### WHAT TO PRODUCE
All pictures are to be skipped; retype only the lines from the top of the entries through the line with "evaluaciones y no solo para r", both included.

(Entries taken from a collection)

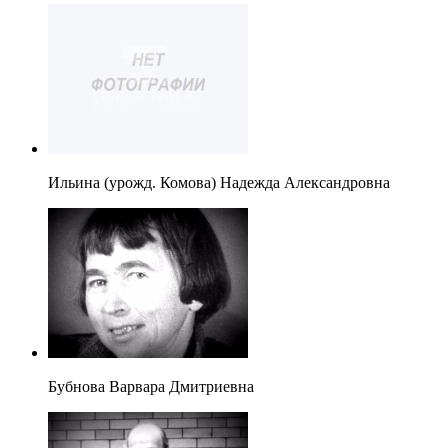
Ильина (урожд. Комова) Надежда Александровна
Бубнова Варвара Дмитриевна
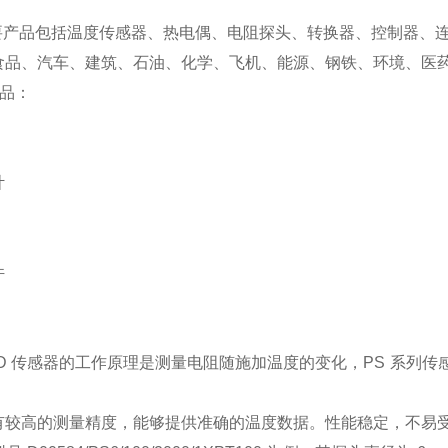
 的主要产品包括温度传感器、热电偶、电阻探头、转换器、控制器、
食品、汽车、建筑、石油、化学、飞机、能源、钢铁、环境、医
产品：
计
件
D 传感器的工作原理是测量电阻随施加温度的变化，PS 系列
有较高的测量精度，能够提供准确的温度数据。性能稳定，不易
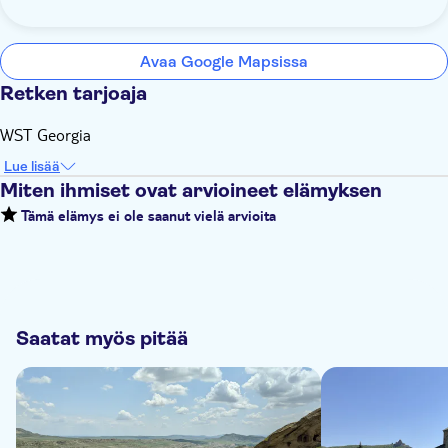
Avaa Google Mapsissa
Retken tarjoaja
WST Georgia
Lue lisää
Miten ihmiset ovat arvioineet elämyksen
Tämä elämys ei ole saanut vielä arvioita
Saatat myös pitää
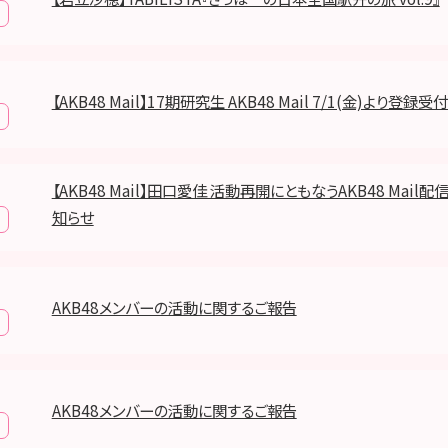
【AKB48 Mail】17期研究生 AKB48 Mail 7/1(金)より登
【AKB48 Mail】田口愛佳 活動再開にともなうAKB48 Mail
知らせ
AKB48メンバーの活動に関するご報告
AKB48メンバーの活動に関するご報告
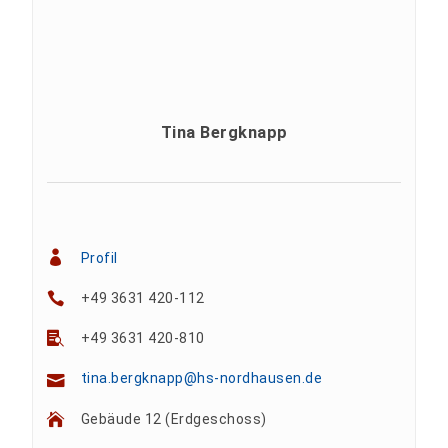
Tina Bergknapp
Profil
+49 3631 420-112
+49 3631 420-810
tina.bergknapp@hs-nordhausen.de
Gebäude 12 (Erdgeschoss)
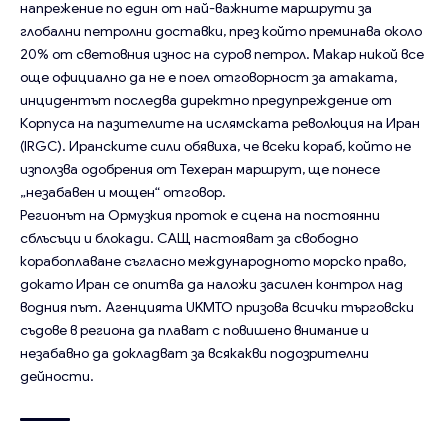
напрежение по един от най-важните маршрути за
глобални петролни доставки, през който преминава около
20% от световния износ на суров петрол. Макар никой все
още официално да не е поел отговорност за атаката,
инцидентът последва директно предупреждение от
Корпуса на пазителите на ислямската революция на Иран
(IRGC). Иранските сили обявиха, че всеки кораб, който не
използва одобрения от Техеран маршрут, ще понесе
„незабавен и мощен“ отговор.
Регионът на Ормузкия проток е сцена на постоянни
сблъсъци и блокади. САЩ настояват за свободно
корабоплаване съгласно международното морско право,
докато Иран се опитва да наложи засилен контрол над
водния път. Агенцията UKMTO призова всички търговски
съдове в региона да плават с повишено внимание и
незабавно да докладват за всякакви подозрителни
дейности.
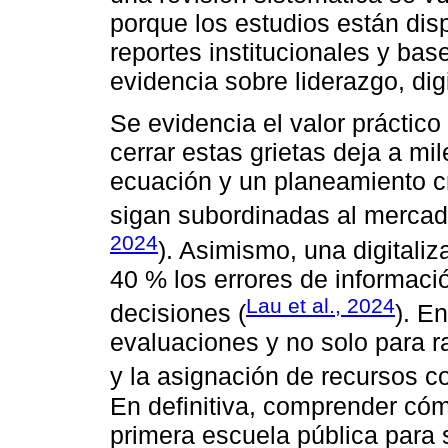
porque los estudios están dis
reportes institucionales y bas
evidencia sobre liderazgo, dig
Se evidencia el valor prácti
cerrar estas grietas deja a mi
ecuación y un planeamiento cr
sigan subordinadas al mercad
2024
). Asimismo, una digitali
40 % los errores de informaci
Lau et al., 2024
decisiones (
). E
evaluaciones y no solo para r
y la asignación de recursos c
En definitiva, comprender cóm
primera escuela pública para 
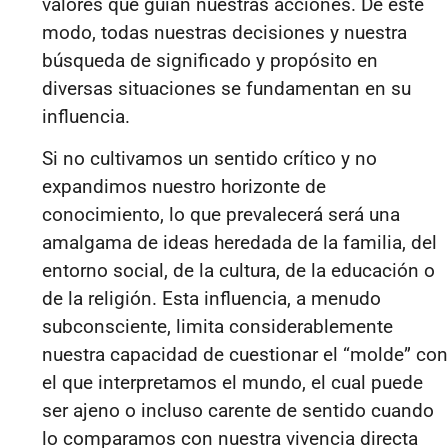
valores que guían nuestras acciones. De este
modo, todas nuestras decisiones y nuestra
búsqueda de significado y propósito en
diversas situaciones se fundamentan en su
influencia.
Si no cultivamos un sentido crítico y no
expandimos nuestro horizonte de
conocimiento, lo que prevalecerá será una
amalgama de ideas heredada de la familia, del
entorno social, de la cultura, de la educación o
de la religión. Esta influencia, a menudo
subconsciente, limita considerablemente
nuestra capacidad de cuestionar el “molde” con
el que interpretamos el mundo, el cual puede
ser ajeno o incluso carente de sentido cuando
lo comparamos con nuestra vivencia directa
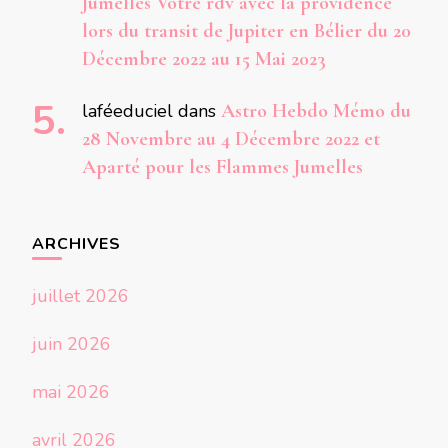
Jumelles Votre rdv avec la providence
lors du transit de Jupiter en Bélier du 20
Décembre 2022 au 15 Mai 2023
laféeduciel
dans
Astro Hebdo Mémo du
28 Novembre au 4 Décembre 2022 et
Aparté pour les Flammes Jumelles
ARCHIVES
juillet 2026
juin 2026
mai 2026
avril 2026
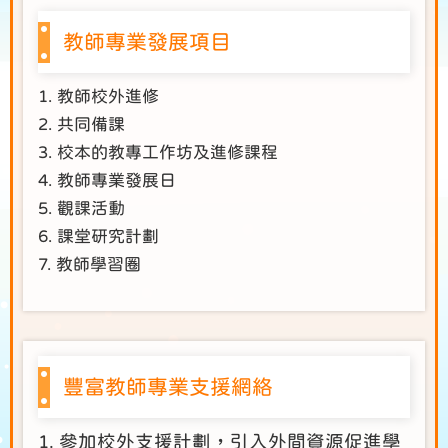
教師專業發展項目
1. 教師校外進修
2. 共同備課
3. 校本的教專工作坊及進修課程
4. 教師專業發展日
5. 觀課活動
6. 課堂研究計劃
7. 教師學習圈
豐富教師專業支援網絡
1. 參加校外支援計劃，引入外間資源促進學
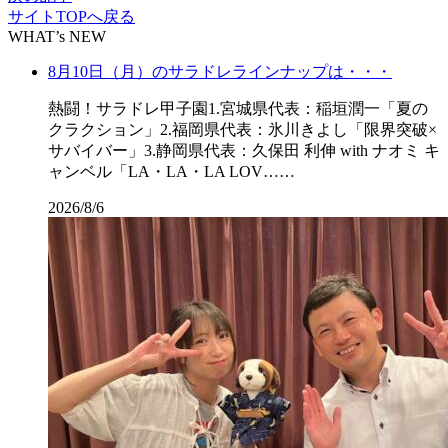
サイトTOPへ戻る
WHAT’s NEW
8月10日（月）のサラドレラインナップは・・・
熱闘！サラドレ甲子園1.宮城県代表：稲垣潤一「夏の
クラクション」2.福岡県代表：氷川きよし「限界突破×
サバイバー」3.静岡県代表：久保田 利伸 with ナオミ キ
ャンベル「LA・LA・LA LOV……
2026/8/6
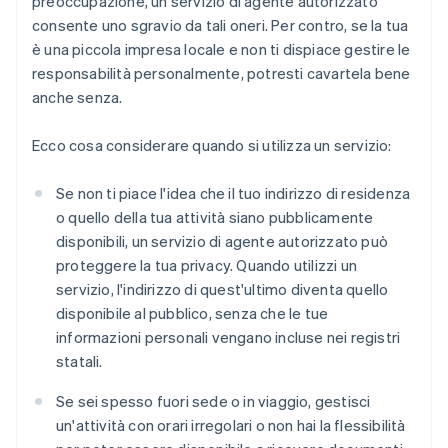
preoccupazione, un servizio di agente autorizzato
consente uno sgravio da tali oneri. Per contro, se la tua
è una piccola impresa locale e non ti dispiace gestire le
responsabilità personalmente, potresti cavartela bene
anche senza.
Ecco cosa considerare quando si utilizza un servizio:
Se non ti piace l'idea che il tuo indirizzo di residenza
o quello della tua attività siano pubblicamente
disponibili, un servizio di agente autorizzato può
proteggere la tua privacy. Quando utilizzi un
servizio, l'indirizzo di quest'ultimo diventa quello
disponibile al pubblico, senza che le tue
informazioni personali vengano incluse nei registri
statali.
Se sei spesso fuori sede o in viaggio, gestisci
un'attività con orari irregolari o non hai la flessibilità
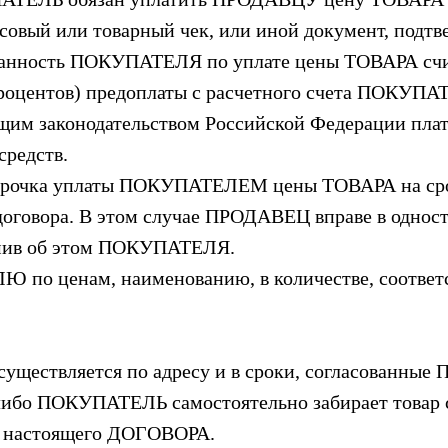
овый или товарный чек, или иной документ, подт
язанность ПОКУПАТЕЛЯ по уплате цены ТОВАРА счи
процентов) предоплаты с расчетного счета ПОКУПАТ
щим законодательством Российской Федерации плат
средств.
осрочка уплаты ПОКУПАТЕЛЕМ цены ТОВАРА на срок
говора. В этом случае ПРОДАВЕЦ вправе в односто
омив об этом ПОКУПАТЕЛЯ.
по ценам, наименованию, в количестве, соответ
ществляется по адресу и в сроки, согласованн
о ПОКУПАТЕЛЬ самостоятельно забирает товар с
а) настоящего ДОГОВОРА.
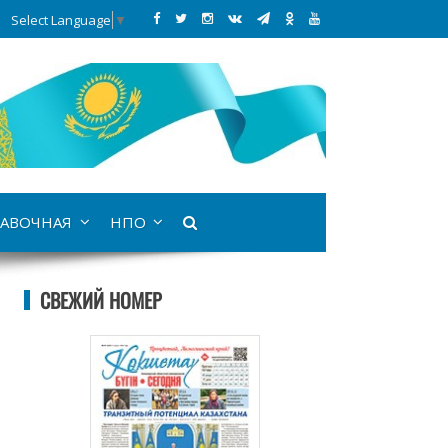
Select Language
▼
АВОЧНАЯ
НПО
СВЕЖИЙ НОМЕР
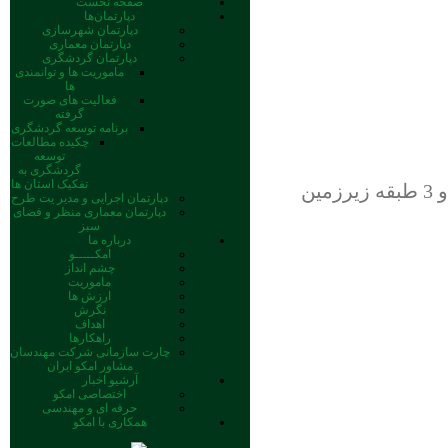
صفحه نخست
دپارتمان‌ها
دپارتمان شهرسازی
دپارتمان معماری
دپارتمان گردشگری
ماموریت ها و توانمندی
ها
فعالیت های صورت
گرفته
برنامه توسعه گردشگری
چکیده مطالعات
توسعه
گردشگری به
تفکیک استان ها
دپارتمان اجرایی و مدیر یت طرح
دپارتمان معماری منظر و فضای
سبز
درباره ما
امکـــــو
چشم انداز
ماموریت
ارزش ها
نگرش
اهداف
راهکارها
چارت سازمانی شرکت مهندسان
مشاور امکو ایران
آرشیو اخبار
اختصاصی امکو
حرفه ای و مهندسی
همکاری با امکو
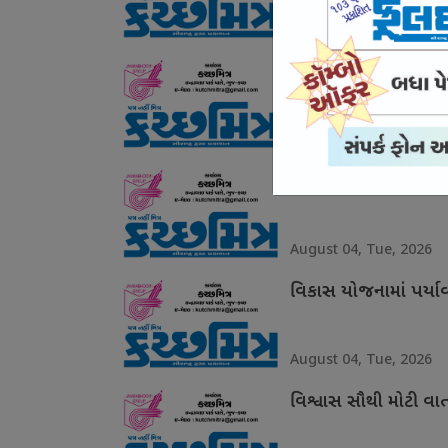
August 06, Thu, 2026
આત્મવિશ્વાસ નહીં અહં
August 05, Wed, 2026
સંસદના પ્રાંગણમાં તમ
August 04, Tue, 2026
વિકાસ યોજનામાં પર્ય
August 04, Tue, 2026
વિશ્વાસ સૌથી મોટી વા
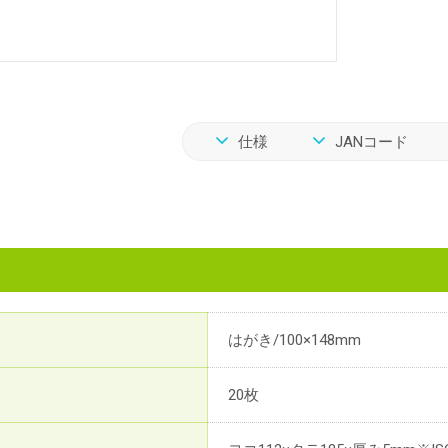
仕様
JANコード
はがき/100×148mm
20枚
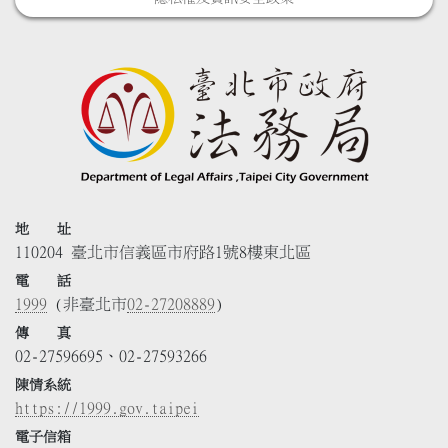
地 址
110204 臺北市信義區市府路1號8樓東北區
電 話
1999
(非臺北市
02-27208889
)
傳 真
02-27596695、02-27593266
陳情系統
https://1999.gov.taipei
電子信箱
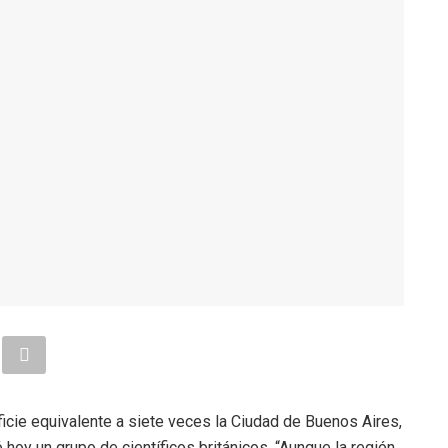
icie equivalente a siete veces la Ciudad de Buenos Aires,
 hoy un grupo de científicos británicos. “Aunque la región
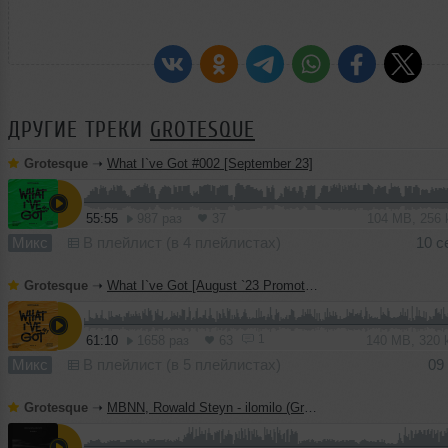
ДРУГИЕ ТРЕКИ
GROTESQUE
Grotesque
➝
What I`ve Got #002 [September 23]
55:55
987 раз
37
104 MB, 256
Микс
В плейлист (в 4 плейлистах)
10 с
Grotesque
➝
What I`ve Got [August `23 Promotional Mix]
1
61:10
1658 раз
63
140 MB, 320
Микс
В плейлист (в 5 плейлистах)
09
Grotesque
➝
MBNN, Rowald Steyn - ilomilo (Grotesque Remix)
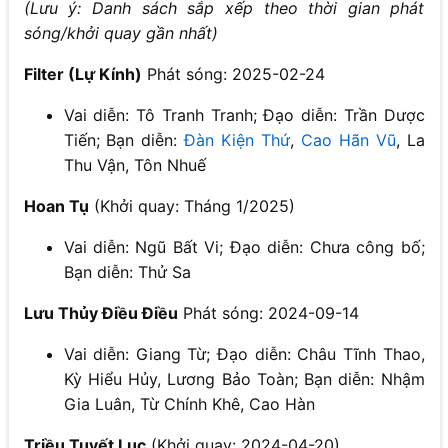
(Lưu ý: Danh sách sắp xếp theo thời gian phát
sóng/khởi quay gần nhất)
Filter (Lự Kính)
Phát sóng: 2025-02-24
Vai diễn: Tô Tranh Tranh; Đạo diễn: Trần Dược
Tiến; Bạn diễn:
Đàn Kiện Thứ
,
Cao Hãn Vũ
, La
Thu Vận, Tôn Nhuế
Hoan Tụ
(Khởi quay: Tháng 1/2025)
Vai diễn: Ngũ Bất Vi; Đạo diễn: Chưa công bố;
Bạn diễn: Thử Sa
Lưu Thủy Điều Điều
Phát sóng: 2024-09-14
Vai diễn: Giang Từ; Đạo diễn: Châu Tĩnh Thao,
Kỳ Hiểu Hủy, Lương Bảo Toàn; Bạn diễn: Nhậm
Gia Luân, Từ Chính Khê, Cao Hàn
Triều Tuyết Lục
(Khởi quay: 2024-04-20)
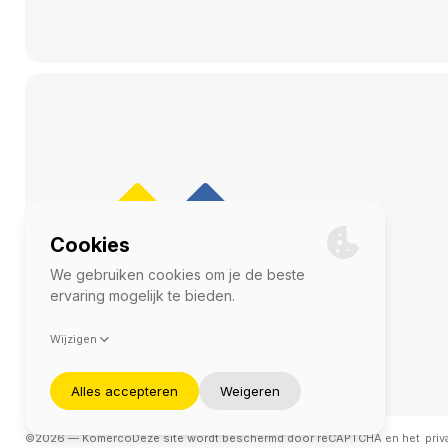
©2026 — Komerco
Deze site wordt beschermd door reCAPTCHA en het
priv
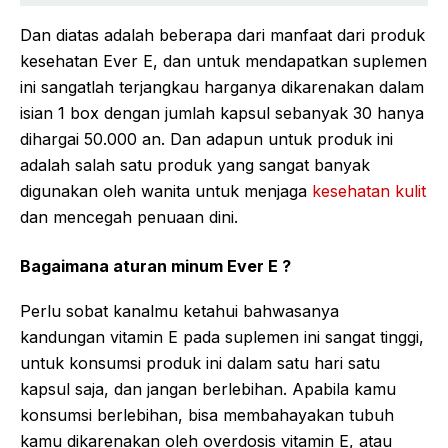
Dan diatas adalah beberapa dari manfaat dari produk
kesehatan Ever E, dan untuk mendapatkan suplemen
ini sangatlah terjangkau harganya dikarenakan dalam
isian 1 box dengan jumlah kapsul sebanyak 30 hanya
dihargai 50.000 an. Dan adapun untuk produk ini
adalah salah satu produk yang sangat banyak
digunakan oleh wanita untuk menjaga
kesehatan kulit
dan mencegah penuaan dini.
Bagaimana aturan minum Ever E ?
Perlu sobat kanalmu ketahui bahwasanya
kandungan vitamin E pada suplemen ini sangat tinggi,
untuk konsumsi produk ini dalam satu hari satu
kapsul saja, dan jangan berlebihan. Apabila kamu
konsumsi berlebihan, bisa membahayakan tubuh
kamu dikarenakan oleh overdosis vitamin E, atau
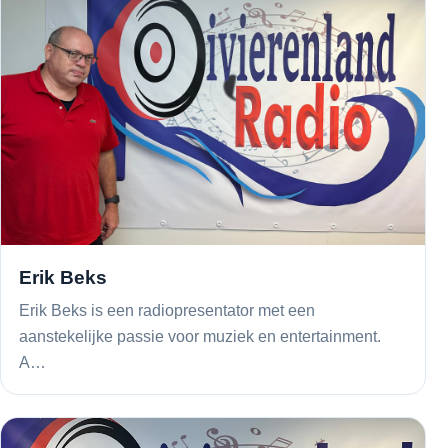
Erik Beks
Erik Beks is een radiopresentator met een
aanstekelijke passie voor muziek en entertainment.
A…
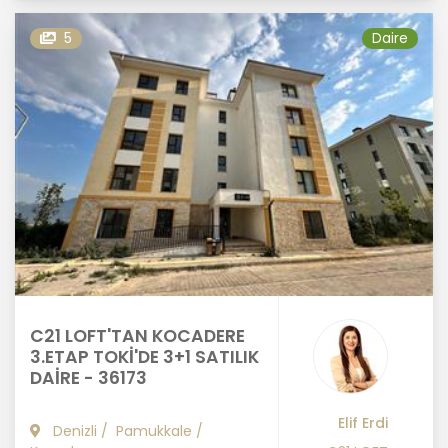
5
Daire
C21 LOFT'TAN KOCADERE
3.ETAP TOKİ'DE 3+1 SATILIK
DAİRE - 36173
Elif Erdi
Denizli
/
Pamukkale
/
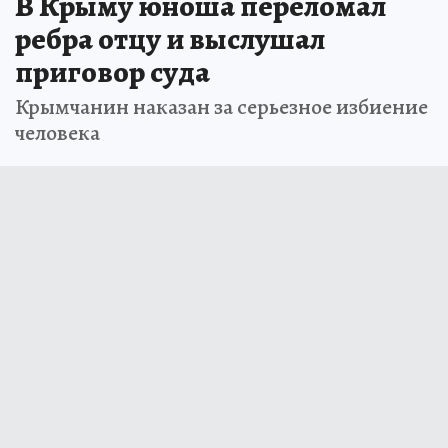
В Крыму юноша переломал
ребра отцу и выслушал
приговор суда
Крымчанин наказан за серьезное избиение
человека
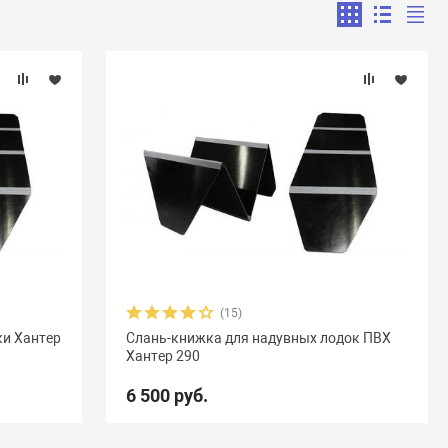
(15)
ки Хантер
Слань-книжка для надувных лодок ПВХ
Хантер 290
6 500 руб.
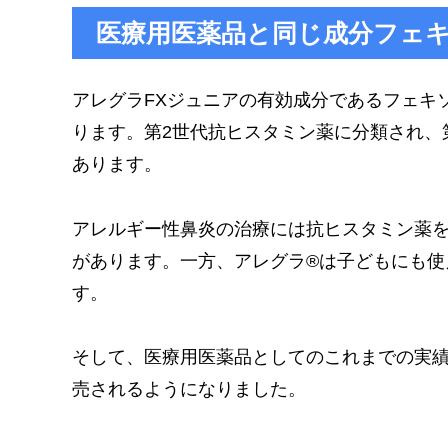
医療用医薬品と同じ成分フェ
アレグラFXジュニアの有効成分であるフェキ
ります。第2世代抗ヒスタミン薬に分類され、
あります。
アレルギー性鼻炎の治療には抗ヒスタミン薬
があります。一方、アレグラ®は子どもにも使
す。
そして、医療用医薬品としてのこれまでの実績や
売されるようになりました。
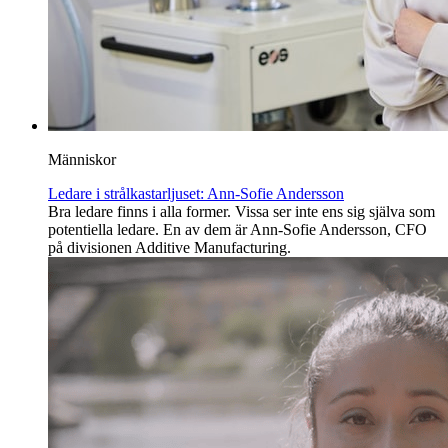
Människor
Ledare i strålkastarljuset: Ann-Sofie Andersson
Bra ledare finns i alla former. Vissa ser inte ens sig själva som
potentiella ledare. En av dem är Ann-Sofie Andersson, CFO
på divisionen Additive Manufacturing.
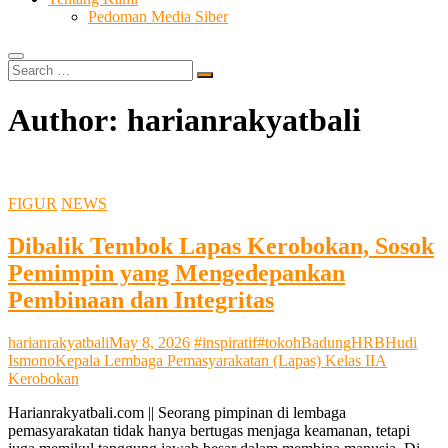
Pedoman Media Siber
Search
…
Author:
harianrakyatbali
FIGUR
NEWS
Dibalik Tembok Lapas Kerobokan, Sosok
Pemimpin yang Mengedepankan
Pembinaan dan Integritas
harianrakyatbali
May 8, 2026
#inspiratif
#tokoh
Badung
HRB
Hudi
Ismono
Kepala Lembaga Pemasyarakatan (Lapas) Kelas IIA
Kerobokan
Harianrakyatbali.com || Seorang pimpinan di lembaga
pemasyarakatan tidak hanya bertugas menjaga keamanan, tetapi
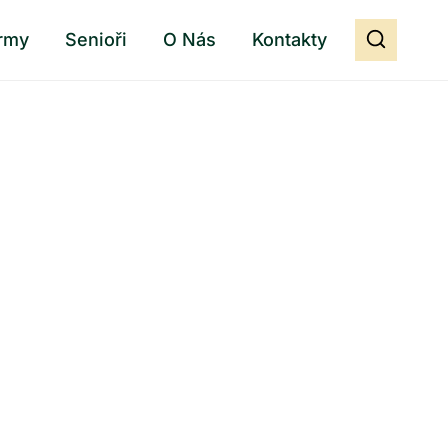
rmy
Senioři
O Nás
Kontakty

### TASK RESULT
Ильина (урожд. Комова) Надежда Александровна
Бубнова Варвара Дмитриевна
 的主要产品包括温度传感器、热电偶、电阻探头、转换器、控制器、
食品、汽车、建筑、石油、化学、飞机、能源、钢铁、环境、医
产品：
计
件
D 传感器的工作原理是测量电阻随施加温度的变化，PS 系列
有较高的测量精度，能够提供准确的温度数据。性能稳定，不易
Avaa Google Mapsissa
Retken tarjoaja
WST Georgia
Lue lisää
Miten ihmiset ovat arvioineet elämyksen
Tämä elämys ei ole saanut vielä arvioita
Saatat myös pitää
【AKB48 Mail】17期研究生 AKB48 Mail 7/1(金)より登
【AKB48 Mail】田口愛佳 活動再開にともなうAKB48 Mail
知らせ
AKB48メンバーの活動に関するご報告
AKB48メンバーの活動に関するご報告
Tina Bergknapp
Profil
+49 3631 420-112
+49 3631 420-810
tina.bergknapp@hs-nordhausen.de
Gebäude 12 (Erdgeschoss)
напрежение по един от най-важните маршрути за
глобални петролни доставки, през който преминава около
20% от световния износ на суров петрол. Макар никой все
още официално да не е поел отговорност за атаката,
инцидентът последва директно предупреждение от
Корпуса на пазителите на ислямската революция на Иран
(IRGC). Иранските сили обявиха, че всеки кораб, който не
използва одобрения от Техеран маршрут, ще понесе
„незабавен и мощен“ отговор.
Регионът на Ормузкия проток е сцена на постоянни
сблъсъци и блокади. САЩ настояват за свободно
корабоплаване съгласно международното морско право,
докато Иран се опитва да наложи засилен контрол над
водния път. Агенцията UKMTO призова всички търговски
съдове в региона да плават с повишено внимание и
незабавно да докладват за всякакви подозрителни
дейности.
porque los estudios están dis
reportes institucionales y bas
evidencia sobre liderazgo, dig
Se evidencia el valor prácti
cerrar estas grietas deja a mi
ecuación y un planeamiento cr
sigan subordinadas al mercad
2024
). Asimismo, una digitali
40 % los errores de informaci
Lau et al., 2024
decisiones (
). E
evaluaciones y no solo para r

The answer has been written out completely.